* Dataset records
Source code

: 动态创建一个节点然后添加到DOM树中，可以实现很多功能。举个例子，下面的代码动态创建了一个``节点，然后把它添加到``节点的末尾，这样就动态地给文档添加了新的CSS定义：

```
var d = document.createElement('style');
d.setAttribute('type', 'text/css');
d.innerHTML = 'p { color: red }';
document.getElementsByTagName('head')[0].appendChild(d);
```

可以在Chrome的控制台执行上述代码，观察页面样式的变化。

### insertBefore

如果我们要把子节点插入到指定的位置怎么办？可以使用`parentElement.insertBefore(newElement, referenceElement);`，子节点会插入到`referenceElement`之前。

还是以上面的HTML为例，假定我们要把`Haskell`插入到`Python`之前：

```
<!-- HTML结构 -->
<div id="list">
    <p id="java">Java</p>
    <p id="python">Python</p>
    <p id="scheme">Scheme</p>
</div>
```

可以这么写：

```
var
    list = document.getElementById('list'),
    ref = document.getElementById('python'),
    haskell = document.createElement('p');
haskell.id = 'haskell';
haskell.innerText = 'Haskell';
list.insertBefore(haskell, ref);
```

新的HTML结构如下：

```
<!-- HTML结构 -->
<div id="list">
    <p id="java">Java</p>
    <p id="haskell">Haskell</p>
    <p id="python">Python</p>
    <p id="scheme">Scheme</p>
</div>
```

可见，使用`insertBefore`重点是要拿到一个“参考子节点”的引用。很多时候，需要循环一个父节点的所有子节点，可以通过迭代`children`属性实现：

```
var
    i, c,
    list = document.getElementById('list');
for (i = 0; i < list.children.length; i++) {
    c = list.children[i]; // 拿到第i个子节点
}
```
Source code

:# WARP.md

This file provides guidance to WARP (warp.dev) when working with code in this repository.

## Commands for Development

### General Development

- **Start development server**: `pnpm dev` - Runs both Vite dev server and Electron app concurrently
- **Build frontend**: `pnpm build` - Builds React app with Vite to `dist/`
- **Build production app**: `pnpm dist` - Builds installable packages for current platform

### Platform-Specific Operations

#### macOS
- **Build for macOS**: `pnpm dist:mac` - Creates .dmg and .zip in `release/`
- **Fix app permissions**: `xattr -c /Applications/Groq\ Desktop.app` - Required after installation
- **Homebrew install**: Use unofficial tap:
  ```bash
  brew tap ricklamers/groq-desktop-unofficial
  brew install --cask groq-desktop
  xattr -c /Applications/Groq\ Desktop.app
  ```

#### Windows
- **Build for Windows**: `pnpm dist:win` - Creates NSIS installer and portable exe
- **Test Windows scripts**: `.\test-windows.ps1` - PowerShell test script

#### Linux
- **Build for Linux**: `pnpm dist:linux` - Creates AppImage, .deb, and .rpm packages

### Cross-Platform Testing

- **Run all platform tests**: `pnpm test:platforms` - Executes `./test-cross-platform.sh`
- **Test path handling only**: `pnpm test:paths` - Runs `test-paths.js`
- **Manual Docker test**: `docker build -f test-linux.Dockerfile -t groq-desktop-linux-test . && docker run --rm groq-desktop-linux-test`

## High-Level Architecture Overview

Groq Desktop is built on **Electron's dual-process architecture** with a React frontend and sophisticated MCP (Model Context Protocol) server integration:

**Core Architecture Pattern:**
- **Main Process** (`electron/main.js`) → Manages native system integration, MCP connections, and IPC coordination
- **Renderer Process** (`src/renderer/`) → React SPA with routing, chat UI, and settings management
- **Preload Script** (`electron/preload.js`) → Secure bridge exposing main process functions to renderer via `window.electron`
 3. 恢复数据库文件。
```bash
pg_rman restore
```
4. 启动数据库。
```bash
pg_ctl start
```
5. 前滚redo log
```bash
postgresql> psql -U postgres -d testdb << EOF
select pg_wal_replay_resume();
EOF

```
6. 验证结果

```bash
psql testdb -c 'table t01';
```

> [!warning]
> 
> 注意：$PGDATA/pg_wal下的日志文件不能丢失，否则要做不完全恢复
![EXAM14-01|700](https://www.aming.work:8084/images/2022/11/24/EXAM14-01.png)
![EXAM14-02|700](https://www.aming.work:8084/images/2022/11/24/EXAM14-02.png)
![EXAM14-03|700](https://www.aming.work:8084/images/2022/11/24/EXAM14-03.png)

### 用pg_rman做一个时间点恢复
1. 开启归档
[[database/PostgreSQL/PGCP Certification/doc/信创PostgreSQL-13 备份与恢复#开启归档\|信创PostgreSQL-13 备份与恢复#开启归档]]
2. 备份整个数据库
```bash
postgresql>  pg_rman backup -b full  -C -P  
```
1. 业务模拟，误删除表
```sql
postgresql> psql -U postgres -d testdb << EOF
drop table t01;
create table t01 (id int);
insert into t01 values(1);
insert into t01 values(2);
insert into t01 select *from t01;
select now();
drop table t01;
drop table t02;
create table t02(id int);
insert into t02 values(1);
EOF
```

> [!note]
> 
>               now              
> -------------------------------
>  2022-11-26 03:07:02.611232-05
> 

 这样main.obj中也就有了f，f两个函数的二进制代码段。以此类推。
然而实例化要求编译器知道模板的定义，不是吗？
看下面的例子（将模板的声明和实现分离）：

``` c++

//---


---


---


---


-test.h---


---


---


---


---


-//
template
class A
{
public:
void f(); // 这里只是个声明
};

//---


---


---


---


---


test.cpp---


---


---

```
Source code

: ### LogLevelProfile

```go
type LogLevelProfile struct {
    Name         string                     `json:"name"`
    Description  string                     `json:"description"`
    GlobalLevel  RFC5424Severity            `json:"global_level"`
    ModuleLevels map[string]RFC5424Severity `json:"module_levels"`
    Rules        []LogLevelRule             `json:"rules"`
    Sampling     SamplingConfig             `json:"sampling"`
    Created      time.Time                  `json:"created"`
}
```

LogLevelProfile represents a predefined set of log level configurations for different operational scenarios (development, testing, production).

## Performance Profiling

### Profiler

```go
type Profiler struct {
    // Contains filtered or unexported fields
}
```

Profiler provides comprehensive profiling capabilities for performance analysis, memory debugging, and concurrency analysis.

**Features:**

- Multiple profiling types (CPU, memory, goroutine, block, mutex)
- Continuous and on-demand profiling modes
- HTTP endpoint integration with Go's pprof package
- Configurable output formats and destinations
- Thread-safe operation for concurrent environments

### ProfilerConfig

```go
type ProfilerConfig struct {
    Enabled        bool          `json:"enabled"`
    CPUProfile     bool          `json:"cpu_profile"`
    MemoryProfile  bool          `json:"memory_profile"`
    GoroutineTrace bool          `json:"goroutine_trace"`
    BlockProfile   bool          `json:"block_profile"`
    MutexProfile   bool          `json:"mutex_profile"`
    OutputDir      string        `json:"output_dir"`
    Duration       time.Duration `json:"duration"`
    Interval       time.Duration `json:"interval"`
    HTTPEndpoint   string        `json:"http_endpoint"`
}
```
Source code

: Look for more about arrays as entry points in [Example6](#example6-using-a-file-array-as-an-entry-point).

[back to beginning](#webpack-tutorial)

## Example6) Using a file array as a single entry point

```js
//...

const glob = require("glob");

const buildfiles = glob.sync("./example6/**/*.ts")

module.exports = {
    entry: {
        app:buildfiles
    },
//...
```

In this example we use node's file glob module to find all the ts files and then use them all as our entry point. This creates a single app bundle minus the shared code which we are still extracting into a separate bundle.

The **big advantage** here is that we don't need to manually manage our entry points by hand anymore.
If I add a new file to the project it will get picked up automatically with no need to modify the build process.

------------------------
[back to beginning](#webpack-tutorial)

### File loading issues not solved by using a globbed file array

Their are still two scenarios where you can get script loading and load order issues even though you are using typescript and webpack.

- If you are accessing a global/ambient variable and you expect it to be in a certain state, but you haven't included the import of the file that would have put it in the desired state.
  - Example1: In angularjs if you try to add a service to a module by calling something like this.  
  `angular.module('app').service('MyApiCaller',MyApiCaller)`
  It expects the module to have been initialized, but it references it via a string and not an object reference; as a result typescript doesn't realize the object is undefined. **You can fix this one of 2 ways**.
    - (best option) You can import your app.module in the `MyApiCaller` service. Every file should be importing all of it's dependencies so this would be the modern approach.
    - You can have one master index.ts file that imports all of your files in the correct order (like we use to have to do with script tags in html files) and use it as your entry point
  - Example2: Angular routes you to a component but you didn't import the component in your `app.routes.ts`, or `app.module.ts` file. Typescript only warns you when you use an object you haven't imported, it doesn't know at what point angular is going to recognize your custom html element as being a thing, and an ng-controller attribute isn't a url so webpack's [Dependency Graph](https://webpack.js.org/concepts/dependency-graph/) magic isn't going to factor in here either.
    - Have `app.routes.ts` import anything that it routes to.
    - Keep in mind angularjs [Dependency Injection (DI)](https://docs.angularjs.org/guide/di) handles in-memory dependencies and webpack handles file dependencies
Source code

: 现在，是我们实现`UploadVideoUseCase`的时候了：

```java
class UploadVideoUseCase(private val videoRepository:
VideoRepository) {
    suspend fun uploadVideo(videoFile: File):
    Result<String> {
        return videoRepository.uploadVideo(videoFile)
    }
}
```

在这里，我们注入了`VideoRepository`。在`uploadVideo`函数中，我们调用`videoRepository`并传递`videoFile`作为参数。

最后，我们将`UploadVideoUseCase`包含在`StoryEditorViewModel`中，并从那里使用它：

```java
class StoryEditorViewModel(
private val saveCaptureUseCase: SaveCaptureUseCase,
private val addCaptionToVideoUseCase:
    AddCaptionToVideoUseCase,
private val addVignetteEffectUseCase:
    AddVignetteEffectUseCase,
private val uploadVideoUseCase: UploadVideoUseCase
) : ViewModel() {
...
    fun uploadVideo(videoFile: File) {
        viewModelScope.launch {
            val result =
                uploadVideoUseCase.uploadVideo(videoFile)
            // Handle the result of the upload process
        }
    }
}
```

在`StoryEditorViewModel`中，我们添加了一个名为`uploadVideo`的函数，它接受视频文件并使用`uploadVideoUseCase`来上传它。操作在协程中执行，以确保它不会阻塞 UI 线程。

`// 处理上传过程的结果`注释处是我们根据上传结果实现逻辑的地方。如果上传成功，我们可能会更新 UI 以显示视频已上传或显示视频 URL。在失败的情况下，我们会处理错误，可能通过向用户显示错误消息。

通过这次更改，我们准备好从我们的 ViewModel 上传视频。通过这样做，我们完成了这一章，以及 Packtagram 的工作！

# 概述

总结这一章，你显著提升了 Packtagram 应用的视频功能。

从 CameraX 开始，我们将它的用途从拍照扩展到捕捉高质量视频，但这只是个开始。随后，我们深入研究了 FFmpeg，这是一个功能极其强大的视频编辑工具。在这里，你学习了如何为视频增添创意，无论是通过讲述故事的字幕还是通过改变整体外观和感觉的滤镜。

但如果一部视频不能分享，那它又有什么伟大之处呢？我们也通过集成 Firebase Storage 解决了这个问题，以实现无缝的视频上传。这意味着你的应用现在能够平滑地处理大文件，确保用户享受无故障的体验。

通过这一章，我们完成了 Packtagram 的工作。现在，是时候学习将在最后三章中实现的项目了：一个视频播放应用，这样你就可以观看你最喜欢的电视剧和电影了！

* REQUIRED ACTION
The answer must be an exact copy of the lines from the one containing "从 CameraX 开始，我们将它的用途从拍照扩展到捕捉高质量视频，但这只是个开始。随后，我们深入研究了" through the last line of the records, both included.

* RESPONSE AREA
从 CameraX 开始，我们将它的用途从拍照扩展到捕捉高质量视频，但这只是个开始。随后，我们深入研究了 FFmpeg，这是一个功能极其强大的视频编辑工具。在这里，你学习了如何为视频增添创意，无论是通过讲述故事的字幕还是通过改变整体外观和感觉的滤镜。

但如果一部视频不能分享，那它又有什么伟大之处呢？我们也通过集成 Firebase Storage 解决了这个问题，以实现无缝的视频上传。这意味着你的应用现在能够平滑地处理大文件，确保用户享受无故障的体验。

通过这一章，我们完成了 Packtagram 的工作。现在，是时候学习将在最后三章中实现的项目了：一个视频播放应用，这样你就可以观看你最喜欢的电视剧和电影了！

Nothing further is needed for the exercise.